April 18, 2013 - 1:18pm
Ottawa says Canada Health Infoway not being shut down, despite lack of funding
OTTAWA — Canada’s main electronic health records body received no new funding this year, but the federal government says there are no plans to shut down the agency.
At the same time Ottawa is eliminating the Health Council of Canada, Canada Health Infoway discovered it will unexpectedly receive no new program money in 2013.
Created in 2001, Infoway works with the provinces to create a consistent system of electronic health records across the country.
As is typical for health organizations, Infoway receives block funding every few years instead of annually. It was given $400 million in 2007 and then $500 million in 2010.
That funding is almost entirely spoken for now.
“The vast majority of our funding has been allocated for approved projects,” said Infoway spokesman Dan Strasbourg.
It is not clear how much new money Infoway had asked for in 2013.
A spokesman for Health Minister Leona Aglukkaq said there is no plan to wind down Infoway’s operations. Steve Outhouse said the lack of funding was an austerity budget measure.
“It was a year, obviously, where there was some fiscal restraint that needed to be there,” said Outhouse. “There’s no plan to end Infoway operations at this point in time.
“We’re always looking at how to spend money as best we can, but there’s no immediate decision or anything like that coming up for Infoway.”
Its job for 2013 will be implementing projects already underway, he said. The department can’t guarantee funding Infoway in 2014 because that decision will be made in the lead-up to next year’s budget, Outhouse said.
Since its inception, the agency has received $2.1 billion in capitalization across 370 e-health projects.
Lots more here:
So they have spent $2.1 billion and seem to be suggesting cumulative benefits of a rather rubbery $1.3. I know all the Infoway funds weren’t spent in the area discussed but a good deal was and the return to the public looks rather skinny - to say the least.
I wonder what we will get from the PCEHR program in the years ahead?
David.

4 comments:

Anonymous said...

Infoway is very similar to NEHTA, with a track record to match. While Infoway hasn't come up with anything quite as hare-brained as the PCEHR, it has very little to show for the $2.1 billion it has spent.

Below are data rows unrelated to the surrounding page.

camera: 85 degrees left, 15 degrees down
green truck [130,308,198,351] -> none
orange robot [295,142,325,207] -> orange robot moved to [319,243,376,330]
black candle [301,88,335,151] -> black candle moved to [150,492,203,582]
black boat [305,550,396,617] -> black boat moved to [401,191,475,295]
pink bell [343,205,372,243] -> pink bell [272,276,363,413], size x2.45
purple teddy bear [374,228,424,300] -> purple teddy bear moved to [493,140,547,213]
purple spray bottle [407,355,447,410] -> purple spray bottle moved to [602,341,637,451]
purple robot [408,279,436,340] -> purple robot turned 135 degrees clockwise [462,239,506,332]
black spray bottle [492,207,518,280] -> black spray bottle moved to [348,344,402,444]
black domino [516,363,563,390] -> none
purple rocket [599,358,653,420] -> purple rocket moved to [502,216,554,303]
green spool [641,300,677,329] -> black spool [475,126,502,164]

Canada has a terrible HIT infrastructure.

Trevor3130 said...

A great long piece by Ezra Klein If this was a pill, you’d do anything to get it.
It's got everything to do with Health IT, though he doesn't mention 'records' let alone 'electronic'.
I'm guessing some private insurers a taking a look at Health Quality Partners. When (soon) DoHA is on its knees, pleading for help to "do it better & cheaper", it won't be public agencies ready to roll with proven pilot programs. But, no-one will be able to prove a program's efficacy without a comprehensive root-and-branch IT system that captures all events so that costs & outcomes can be collected.

Anonymous said...

I got confused initially that Canada have already done something like PCEHR... but it seem they r still talking abt EMR not EHR ... i wonder why the article in this post said EHR not EMR ?

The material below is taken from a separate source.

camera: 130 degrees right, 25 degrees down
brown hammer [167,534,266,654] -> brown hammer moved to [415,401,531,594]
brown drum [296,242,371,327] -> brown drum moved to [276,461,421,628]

Bernard Robertson-Dunn said...

@Trevor3130

re: It's got everything to do with Health IT, though he doesn't mention 'records' let alone 'electronic'.

I disagree. IMHO it's got everything to do with health information, organisational structure and behaviour. These things might drive the need for Health IT but unless they are the prime objectives, failure is most likely.

In Australia, technology seems to be the prime objective.